Activity » Please reproduce the passage on medical self-defense between "This is a plausible" and "to medical self-defense.", inclusive, with no changes.

Text passage »
There is one difference between Alice and Ellen: Ellen's experimental therapy is much less likely to be successful than Alice's therapeutic abortion would be. Yet there's no reason why self-defense rights should be limited to sure self-defense. Lethal self-defense is allowed even though it is often not completely reliable — even if Katherine tries to use lethal force, she may be overcome by the home invader. Similarly, imagine a woman who is sure to die without an abortion, but who may still die even with one. Her abortion-as-self-defense right should remain even if the therapeutic abortion will increase the chance of survival only by a fairly small (or uncertain) amount. [Footnote: At most, some people might reach a different result if the fetus is likely to survive the woman's death: As between a 100% chance of maternal survival and fetal death and a 100% chance of maternal death and fetal survival, they would choose allowing the woman to abort; but as between a 10% chance of maternal survival coupled with sure fetal death and a 100% chance of fetal survival coupled with sure maternal death, they would choose protecting the fetus. Yet even they would justify this conclusion by saying the woman's right to self-defense is trumped by the need to protect a viable fetus's life — not by claiming that the woman's right vanishes because her defensive tactics aren't certain to succeed.]

The D.C. Circuit's decision in Abigail Alliance [which reached the same result I argue, but which was a 2-1 decision that might yet be overturned on en banc review or by the Supreme Court] rested in part on the traditionally recognized right to defend one's own life; yet it didn't cite the close analogy to abortion-as-self-defense, or discuss the state constitutional protections for the right to self-defense. These analogies, I think, substantially add to the case the Abigail Alliance panel made.

Finally, some might respond that courts generally shouldn't recognize unenumerated constitutional rights. The right to abortion — even abortion-as-self-defense — ought not have been constitutionalized, they'd argue, and ought not be broadened by analogy. Lethal self-defense ought to be seen as a legislatively trumpable common-law or statutory right, not a constitutional right. Let's stick with judicial minimalism on unenumerated rights, and leave matters to the democratic process.

This is a plausible argument, but not one the Supreme Court has adopted. The Court has continued to endorse abortion rights and family rights. It has recognized rights to sexual autonomy and to refuse unwanted medical treatment. There's little profit in reprising the whole unenumerated rights/Ninth Amendment/substantive due process debate here. My point is simply that the Court's process for recognizing unenumerated rights by analogy remains active, and there is a strong case for using this process to recognize a right to medical self-defense.

And regardless of whether medical self-defense should be recognized as a constitutional right, the arguments given above should offer a strong moral case for the legislature's respecting such a right. American legal traditions properly recognize people's rights to protect their lives, even when that requires killing. The law ought to do the same when a dying person simply seeks an opportunity to risk slightly shortening her life in order to have the chance of substantially lengthening it.

I'd love to hear people's thoughts on this. One request, though: I realize — as the last three paragraphs make clear — that there's a hot and eminently legitimate debate about whether courts should recognize unenumerated constitutional rights; and the previous posts in this post chain have drawn many comments focused on that very debate. I'd like to ask that we set aside that general issue for the comments to this post and the coming ones, simply because it has already been dealt with in such detail (and already with some repetition) in the comments. Naturally, the specific issue of whether this unenumerated right should be recognized (among many other issues) remains entirely fair game.

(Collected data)
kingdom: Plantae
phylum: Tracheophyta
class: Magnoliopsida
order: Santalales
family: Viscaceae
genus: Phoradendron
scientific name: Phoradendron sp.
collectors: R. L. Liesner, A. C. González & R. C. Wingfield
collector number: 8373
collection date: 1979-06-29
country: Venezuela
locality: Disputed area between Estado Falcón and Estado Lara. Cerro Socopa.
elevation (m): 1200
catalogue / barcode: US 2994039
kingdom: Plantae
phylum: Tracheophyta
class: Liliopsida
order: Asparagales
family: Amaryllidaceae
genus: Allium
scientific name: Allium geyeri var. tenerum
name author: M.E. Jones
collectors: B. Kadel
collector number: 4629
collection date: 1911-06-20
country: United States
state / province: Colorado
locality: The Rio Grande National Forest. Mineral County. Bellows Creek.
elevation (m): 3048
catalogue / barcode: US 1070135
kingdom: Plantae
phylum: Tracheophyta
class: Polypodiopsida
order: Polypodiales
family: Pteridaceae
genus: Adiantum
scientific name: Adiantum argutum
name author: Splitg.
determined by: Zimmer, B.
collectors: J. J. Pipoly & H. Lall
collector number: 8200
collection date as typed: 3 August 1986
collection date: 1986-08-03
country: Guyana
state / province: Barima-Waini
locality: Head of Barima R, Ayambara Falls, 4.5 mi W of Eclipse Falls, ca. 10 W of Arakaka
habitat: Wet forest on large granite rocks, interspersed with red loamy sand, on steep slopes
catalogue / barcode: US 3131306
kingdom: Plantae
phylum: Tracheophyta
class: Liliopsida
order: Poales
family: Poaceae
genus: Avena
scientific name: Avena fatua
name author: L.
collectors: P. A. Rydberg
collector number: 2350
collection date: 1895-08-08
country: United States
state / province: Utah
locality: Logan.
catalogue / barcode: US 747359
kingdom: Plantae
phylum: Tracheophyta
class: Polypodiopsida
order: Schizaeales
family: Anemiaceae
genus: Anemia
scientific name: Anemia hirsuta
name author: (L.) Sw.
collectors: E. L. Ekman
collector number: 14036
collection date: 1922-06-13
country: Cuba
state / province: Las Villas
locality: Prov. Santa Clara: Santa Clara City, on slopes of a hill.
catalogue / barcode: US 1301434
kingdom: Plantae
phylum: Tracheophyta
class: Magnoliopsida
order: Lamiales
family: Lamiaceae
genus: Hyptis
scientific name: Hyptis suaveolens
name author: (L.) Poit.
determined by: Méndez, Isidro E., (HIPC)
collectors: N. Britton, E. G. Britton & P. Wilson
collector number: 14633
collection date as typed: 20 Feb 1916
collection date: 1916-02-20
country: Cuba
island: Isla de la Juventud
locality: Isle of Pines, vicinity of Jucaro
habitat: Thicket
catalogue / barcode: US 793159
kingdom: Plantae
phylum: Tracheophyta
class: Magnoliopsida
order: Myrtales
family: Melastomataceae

Task output »
This is a plausible argument, but not one the Supreme Court has adopted. The Court has continued to endorse abortion rights and family rights. It has recognized rights to sexual autonomy and to refuse unwanted medical treatment. There's little profit in reprising the whole unenumerated rights/Ninth Amendment/substantive due process debate here. My point is simply that the Court's process for recognizing unenumerated rights by analogy remains active, and there is a strong case for using this process to recognize a right to medical self-defense.